Faculty IT Needs Assessment Survey Issued to Instructors
In April, the Chairs of the Academic Senate and Academic Federation issued a memo to all UC Davis instructors announcing the launch of the UC Davis Faculty Survey of Instructional Technology Use. This survey, developed by the Educational Technology subcommittee of the Campus Council for Information Technology, was designed to determine and address the technology needs and priorities of faculty teaching at UC Davis. Topics ranged from faculty's instructional use of the Internet to educational technology resources, classroom presentation resources, and barriers and incentives affecting faculty's use of educational technology tools. A summary of the survey results for Spring 2005 will be available in June. The survey will remain available at learning.ucdavis.edu/survey.

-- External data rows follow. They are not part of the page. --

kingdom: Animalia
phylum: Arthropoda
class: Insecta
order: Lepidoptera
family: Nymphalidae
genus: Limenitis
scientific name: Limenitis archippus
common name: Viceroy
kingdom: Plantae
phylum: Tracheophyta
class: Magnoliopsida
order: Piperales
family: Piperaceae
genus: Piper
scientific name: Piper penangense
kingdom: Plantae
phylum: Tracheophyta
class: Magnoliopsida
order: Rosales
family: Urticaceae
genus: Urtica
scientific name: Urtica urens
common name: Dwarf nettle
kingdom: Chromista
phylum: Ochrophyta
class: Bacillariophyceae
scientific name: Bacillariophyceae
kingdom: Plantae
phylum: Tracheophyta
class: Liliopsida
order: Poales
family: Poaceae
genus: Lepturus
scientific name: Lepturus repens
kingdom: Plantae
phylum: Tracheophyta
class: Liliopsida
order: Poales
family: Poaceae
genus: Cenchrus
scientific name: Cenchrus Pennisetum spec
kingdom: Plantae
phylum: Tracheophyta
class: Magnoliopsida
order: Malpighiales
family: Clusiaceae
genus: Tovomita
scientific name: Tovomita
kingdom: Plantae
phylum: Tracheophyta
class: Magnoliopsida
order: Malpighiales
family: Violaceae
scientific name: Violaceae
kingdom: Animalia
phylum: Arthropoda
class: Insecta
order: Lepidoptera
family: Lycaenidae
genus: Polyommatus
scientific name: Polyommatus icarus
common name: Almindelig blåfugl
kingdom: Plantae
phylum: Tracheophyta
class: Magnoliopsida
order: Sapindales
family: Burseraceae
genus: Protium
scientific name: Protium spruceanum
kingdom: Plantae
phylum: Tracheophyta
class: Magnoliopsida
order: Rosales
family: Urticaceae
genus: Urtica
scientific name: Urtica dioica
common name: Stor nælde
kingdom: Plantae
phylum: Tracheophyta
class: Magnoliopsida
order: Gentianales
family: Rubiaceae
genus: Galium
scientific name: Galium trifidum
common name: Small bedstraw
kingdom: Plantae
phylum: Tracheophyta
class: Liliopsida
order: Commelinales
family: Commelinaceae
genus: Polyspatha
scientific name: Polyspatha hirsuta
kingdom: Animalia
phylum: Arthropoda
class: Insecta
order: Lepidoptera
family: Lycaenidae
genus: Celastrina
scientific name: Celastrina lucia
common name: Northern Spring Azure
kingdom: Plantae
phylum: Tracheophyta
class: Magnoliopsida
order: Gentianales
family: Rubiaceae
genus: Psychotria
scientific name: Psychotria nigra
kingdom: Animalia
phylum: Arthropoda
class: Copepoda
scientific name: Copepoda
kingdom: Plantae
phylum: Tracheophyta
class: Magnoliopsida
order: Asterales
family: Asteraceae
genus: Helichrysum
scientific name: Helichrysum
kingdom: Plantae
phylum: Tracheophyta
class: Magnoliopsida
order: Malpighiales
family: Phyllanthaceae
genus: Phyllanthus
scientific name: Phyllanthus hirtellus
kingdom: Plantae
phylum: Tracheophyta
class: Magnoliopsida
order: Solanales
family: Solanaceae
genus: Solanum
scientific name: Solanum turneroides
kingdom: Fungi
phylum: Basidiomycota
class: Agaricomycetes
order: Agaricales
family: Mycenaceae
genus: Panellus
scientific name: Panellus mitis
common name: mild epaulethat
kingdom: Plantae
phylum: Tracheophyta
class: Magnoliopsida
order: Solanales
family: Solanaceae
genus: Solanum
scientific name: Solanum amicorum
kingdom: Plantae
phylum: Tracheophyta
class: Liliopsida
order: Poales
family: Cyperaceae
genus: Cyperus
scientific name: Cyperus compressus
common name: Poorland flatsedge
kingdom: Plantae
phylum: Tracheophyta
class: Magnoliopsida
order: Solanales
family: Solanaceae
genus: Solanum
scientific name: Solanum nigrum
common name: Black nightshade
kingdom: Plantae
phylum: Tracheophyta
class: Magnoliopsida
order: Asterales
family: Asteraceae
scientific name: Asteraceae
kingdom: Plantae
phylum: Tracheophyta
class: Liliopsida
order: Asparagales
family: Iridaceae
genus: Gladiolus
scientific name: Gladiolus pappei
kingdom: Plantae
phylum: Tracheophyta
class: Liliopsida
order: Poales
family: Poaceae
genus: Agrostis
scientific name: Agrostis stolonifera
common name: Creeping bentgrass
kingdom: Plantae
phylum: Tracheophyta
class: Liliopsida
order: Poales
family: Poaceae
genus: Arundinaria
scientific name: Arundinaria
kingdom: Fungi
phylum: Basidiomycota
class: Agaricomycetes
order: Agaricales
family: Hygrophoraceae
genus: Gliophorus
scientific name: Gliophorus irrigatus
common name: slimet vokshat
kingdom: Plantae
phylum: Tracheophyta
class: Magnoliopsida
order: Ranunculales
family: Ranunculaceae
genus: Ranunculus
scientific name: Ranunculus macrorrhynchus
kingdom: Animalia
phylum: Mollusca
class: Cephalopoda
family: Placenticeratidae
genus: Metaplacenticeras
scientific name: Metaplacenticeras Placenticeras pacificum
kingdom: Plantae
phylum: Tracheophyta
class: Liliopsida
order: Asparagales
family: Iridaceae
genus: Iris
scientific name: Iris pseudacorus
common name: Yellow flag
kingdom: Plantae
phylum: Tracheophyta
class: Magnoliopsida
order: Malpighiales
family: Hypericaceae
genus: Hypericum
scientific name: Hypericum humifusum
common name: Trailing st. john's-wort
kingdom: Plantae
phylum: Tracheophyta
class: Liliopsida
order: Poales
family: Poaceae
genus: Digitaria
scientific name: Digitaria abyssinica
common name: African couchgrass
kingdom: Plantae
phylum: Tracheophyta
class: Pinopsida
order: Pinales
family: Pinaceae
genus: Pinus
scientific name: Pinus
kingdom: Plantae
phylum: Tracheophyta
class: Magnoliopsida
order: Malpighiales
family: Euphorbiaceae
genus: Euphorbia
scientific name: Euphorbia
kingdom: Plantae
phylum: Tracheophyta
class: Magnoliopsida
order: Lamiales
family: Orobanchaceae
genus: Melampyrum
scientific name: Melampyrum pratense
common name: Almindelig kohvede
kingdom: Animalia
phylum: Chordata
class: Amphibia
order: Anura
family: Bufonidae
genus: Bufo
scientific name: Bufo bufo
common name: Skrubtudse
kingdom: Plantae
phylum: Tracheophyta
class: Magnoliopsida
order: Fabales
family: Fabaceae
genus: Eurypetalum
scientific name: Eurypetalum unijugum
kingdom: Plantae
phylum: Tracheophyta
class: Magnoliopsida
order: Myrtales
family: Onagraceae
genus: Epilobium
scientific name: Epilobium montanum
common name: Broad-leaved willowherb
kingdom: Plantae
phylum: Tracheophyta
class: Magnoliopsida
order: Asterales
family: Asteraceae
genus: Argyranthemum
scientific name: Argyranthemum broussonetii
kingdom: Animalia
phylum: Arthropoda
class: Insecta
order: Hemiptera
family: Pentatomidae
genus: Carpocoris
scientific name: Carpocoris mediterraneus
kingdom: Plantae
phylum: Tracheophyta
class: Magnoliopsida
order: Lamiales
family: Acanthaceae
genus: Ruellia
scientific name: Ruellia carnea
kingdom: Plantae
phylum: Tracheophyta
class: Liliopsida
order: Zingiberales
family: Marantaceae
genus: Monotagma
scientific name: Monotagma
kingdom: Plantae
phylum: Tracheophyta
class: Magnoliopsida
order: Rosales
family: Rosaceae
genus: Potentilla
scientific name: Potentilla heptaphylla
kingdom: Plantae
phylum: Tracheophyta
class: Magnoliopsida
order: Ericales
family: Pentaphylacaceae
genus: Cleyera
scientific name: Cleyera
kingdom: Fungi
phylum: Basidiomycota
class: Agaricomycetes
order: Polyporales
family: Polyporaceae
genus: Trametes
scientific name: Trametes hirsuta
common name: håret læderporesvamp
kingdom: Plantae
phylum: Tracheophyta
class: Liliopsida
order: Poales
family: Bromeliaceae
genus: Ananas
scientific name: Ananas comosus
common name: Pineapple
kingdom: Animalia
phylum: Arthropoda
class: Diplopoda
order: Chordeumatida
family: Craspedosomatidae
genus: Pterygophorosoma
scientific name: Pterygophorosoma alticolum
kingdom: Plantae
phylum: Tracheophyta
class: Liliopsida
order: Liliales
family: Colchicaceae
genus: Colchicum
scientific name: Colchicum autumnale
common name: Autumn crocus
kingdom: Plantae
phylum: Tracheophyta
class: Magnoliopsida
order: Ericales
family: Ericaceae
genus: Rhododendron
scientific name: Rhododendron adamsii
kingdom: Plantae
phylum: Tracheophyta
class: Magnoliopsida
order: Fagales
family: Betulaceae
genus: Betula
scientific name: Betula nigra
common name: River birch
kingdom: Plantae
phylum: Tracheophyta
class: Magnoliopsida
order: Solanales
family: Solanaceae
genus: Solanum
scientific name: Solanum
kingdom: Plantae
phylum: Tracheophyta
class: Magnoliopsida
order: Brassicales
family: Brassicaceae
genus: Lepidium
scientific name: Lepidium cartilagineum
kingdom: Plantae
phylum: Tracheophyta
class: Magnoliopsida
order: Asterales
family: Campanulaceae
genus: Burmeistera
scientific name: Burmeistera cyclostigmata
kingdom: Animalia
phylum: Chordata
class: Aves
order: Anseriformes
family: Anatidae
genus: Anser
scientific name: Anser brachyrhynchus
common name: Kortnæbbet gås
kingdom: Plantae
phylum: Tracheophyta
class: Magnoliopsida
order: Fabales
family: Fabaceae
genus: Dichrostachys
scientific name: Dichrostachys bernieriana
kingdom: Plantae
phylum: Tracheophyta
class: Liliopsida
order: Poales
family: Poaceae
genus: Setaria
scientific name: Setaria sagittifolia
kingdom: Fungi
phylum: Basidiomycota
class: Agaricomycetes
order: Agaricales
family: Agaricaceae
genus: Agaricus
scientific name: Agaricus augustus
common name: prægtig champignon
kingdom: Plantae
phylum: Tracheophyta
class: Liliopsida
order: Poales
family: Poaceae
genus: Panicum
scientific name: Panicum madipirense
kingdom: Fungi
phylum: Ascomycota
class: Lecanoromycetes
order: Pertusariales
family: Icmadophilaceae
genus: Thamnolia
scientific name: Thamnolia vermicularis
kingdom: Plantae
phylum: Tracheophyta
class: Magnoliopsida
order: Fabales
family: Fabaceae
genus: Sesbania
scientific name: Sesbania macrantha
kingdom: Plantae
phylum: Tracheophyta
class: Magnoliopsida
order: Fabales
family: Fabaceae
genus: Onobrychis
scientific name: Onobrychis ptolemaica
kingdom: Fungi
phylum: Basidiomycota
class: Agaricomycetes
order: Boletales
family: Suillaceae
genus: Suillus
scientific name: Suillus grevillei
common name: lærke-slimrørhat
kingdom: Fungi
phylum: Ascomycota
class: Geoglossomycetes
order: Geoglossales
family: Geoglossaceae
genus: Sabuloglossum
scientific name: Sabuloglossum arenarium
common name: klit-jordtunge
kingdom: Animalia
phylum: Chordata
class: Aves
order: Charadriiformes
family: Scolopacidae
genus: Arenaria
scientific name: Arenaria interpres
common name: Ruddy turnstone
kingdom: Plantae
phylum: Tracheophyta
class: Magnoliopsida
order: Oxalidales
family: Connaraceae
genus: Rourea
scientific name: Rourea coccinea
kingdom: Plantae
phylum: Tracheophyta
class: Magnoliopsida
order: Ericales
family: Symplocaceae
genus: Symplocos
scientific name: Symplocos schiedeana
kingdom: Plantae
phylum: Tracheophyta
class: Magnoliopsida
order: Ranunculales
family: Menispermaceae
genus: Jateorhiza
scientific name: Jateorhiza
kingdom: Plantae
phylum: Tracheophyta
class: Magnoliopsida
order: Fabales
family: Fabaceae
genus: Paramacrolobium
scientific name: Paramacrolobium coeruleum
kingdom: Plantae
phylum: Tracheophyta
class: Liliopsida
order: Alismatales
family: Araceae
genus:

New Faculty Directory Launched with Redesigned Campus Home Page
Coinciding with the release of the redesigned campus home page, (www.ucdavis.edu), IET celebrated the launch of the Web-based Faculty Directory in February 2005. The Faculty Directory, sponsored by Provost Virginia Hinshaw, allows users to navigate to a college and department from the campus home page and then quickly locate all faculty based on rank and field of study. The Faculty Directory can be accessed from the Faculty page on the campus home Web site.